=== Prompt ===
For this exercise, copy the records below exactly and exclude every image.

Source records

=======

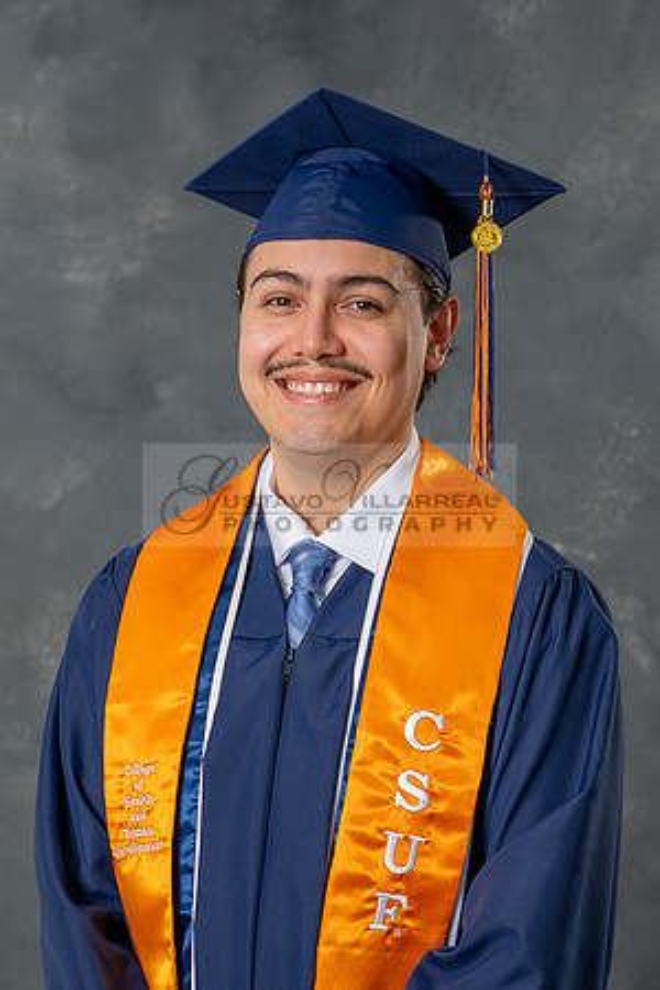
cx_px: 304
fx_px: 3586
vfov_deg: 15.7
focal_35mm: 130
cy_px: 692
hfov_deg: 10.5
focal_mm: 55
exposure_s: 1/200
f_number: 3.5
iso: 200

=======

=== Solution ===
cx_px: 304
fx_px: 3586
vfov_deg: 15.7
focal_35mm: 130
cy_px: 692
hfov_deg: 10.5
focal_mm: 55
exposure_s: 1/200
f_number: 3.5
iso: 200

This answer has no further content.